Material to process

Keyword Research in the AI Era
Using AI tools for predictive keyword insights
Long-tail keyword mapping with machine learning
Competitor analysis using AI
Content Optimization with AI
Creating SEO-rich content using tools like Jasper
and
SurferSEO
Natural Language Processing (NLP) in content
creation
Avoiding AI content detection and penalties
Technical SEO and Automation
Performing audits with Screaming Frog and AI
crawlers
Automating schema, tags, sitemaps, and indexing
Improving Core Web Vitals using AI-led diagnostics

--

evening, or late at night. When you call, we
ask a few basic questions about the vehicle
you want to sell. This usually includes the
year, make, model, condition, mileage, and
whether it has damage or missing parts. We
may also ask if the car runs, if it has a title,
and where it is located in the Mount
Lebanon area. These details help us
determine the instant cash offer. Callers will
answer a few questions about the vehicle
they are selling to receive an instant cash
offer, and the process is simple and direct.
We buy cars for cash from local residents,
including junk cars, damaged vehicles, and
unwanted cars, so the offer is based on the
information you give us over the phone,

--

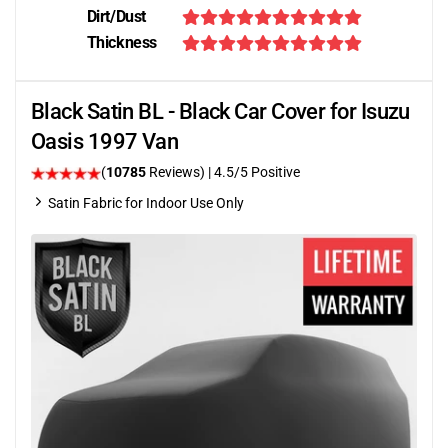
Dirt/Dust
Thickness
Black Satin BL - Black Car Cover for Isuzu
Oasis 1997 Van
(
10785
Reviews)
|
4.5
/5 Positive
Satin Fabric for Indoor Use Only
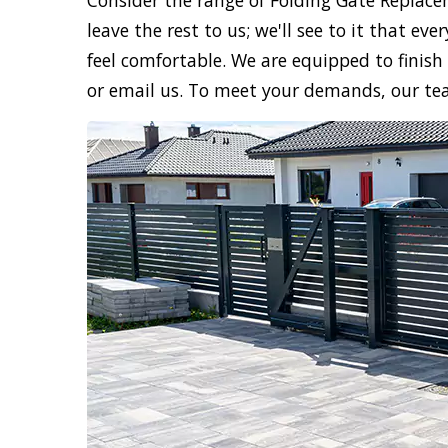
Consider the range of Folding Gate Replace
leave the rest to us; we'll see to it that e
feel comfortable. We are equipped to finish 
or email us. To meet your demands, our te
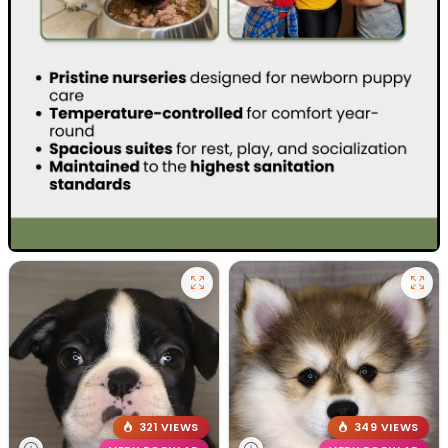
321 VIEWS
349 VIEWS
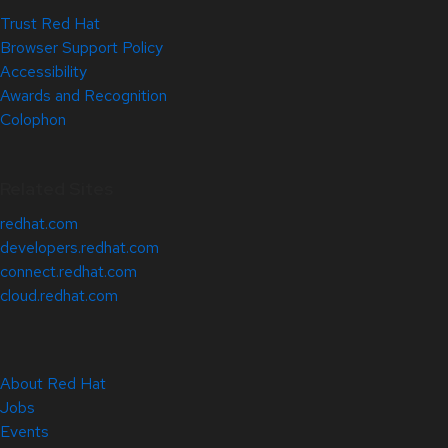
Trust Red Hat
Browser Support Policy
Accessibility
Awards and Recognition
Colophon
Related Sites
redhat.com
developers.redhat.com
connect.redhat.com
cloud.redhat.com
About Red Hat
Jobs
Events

Instruction
Each line of the entries above that includes the string "instant" should be copied out.

Exercise result
determine the instant cash offer. Callers will
they are selling to receive an instant cash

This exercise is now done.